Rewrite the lines of all the data below, replacing "X-BULL" with "X-Bull" wherever it occurs and keeping everything else the same.
▽
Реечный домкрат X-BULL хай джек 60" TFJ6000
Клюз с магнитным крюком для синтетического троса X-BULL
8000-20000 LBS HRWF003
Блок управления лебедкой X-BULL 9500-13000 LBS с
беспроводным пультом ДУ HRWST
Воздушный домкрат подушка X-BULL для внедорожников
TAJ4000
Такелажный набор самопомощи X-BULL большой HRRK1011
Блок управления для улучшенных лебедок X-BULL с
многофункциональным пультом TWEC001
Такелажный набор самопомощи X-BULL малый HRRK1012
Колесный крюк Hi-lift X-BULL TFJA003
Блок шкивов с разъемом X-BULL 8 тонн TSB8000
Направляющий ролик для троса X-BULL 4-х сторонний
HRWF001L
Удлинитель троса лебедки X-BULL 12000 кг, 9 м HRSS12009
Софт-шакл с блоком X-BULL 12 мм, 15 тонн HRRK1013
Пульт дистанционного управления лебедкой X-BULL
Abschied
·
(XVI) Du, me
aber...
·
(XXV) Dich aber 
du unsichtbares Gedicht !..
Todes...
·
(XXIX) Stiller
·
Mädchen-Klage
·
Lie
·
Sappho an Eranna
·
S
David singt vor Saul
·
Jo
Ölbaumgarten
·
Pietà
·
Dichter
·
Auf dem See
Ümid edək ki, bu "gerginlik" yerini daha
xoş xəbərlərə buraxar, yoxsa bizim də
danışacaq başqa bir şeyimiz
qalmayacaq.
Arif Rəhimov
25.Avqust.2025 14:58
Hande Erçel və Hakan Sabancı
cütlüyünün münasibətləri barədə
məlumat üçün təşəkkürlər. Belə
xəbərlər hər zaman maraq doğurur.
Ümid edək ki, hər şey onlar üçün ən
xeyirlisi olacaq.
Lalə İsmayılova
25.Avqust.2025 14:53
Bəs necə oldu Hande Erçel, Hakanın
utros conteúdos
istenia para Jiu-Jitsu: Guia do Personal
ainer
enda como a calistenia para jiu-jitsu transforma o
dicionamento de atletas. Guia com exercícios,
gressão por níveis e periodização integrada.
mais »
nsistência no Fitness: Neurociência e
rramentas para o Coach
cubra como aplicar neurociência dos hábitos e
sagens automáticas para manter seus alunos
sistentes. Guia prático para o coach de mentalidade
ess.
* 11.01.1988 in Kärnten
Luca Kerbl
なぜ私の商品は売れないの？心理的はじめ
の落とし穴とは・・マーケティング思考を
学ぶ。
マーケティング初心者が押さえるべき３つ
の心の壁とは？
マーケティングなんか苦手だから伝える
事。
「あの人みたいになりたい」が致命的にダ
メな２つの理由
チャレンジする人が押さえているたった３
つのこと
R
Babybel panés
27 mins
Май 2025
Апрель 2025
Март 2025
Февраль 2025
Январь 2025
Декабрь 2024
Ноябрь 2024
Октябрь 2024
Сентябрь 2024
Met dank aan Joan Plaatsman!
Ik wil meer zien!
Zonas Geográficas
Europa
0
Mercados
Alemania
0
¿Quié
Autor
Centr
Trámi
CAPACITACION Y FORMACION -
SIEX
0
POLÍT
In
△
**Solution:**
Реечный домкрат X-Bull хай джек 60" TFJ6000
Клюз с магнитным крюком для синтетического троса X-Bull
8000-20000 LBS HRWF003
Блок управления лебедкой X-Bull 9500-13000 LBS с
беспроводным пультом ДУ HRWST
Воздушный домкрат подушка X-Bull для внедорожников
TAJ4000
Такелажный набор самопомощи X-Bull большой HRRK1011
Блок управления для улучшенных лебедок X-Bull с
многофункциональным пультом TWEC001
Такелажный набор самопомощи X-Bull малый HRRK1012
Колесный крюк Hi-lift X-Bull TFJA003
Блок шкивов с разъемом X-Bull 8 тонн TSB8000
Направляющий ролик для троса X-Bull 4-х сторонний
HRWF001L
Удлинитель троса лебедки X-Bull 12000 кг, 9 м HRSS12009
Софт-шакл с блоком X-Bull 12 мм, 15 тонн HRRK1013
Пульт дистанционного управления лебедкой X-Bull
Abschied
·
(XVI) Du, me
aber...
·
(XXV) Dich aber 
du unsichtbares Gedicht !..
Todes...
·
(XXIX) Stiller
·
Mädchen-Klage
·
Lie
·
Sappho an Eranna
·
S
David singt vor Saul
·
Jo
Ölbaumgarten
·
Pietà
·
Dichter
·
Auf dem See
Ümid edək ki, bu "gerginlik" yerini daha
xoş xəbərlərə buraxar, yoxsa bizim də
danışacaq başqa bir şeyimiz
qalmayacaq.
Arif Rəhimov
25.Avqust.2025 14:58
Hande Erçel və Hakan Sabancı
cütlüyünün münasibətləri barədə
məlumat üçün təşəkkürlər. Belə
xəbərlər hər zaman maraq doğurur.
Ümid edək ki, hər şey onlar üçün ən
xeyirlisi olacaq.
Lalə İsmayılova
25.Avqust.2025 14:53
Bəs necə oldu Hande Erçel, Hakanın
utros conteúdos
istenia para Jiu-Jitsu: Guia do Personal
ainer
enda como a calistenia para jiu-jitsu transforma o
dicionamento de atletas. Guia com exercícios,
gressão por níveis e periodização integrada.
mais »
nsistência no Fitness: Neurociência e
rramentas para o Coach
cubra como aplicar neurociência dos hábitos e
sagens automáticas para manter seus alunos
sistentes. Guia prático para o coach de mentalidade
ess.
* 11.01.1988 in Kärnten
Luca Kerbl
なぜ私の商品は売れないの？心理的はじめ
の落とし穴とは・・マーケティング思考を
学ぶ。
マーケティング初心者が押さえるべき３つ
の心の壁とは？
マーケティングなんか苦手だから伝える
事。
「あの人みたいになりたい」が致命的にダ
メな２つの理由
チャレンジする人が押さえているたった３
つのこと
R
Babybel panés
27 mins
Май 2025
Апрель 2025
Март 2025
Февраль 2025
Январь 2025
Декабрь 2024
Ноябрь 2024
Октябрь 2024
Сентябрь 2024
Met dank aan Joan Plaatsman!
Ik wil meer zien!
Zonas Geográficas
Europa
0
Mercados
Alemania
0
¿Quié
Autor
Centr
Trámi
CAPACITACION Y FORMACION -
SIEX
0
POLÍT
In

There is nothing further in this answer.